Teachers to strike in defiance of IRC order
TEACHERS will defy an order from the New South Wales Industrial Relations Commission (IRC) and strike on Wednesday.
The NSW Teachers Federation says the strike will go ahead because the State Government has not changed its position on giving principals more power.
A spokeswoman for the union says the federation does not know if defying the order will incur a penalty, Sydney media report.
The federation says it is working hard this afternoon (Monday) to let members know the strike is still on.
Justice Michael Walton today in the IRC ordered teachers not to strike, saying it wasn’t in the public interest.
The union was also told to display the order in a prominent place on its website no later than 3pm today.
A spokesman for the NSW Department of Education said it was hoping the union would abide by the order.
“(The strike) would only serve to disrupt students’ education,” the spokesman says.
The NSW Teachers Federation’s 300-member executive voted on Friday afternoon to embark on an all-day strike on Wednesday.
Teachers are upset at the government’s Local Schools Local Decisions policy, which proposes to give principals the power to control 70 per cent of a school’s budget and hire up to half of its staff.
The federation’s deputy president Gary Zadkovich says teachers feel they have no option but to go on strike because the government’s policies are damaging to students.
“Local Schools Local Decision is a policy developed by treasury and the State Government to cut funding for our students in public schools,” Mr Zadkovich has told Sydney journalists.

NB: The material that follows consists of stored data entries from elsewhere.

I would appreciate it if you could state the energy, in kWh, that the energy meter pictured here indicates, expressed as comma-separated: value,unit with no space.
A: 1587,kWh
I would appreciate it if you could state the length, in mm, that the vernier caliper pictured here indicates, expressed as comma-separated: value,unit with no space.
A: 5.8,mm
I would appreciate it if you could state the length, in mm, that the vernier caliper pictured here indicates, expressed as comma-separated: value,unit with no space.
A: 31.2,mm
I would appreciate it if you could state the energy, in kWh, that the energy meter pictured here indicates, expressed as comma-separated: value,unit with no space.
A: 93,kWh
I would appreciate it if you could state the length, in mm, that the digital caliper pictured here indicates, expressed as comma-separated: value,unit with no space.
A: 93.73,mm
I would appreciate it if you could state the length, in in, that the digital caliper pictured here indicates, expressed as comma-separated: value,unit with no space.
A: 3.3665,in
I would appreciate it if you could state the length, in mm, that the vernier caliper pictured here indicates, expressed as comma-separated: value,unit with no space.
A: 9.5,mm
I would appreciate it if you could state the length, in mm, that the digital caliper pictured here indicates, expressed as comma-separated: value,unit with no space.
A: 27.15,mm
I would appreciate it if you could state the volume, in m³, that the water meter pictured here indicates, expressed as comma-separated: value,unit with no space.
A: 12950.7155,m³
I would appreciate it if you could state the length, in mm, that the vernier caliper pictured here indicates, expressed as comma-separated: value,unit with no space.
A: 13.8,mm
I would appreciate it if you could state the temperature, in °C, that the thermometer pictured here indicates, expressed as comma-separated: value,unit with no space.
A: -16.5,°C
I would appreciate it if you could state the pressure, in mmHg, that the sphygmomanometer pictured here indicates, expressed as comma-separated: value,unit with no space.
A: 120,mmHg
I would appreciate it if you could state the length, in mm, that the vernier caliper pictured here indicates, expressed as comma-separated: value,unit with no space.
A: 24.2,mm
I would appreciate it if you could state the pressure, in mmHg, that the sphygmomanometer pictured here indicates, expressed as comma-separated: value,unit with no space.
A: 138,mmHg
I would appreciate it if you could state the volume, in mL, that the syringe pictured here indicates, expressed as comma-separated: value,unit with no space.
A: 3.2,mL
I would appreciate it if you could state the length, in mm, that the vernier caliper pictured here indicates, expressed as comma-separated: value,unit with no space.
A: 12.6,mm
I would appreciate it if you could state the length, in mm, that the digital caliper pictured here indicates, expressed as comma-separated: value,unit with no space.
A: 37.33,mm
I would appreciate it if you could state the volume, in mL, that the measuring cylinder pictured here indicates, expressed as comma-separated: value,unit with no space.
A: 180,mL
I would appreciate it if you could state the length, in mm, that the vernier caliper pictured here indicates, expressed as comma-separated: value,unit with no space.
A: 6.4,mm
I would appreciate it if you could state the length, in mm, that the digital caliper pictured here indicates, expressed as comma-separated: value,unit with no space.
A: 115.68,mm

“This is all about changing the way staffing is done in schools, changing the way the allocate resources so that when the budget is cut . . . when the teaching positions (are) reduced local principals, local schools will be blamed.”
Mr Zadkovich says Premier Barry O’Farrell should sign up to a charter put to him by the federation promising not to increase class sizes and not to reduce teaching positions.
“Make those guarantees and we’ll call the strike off,” Mr Zadkovich says.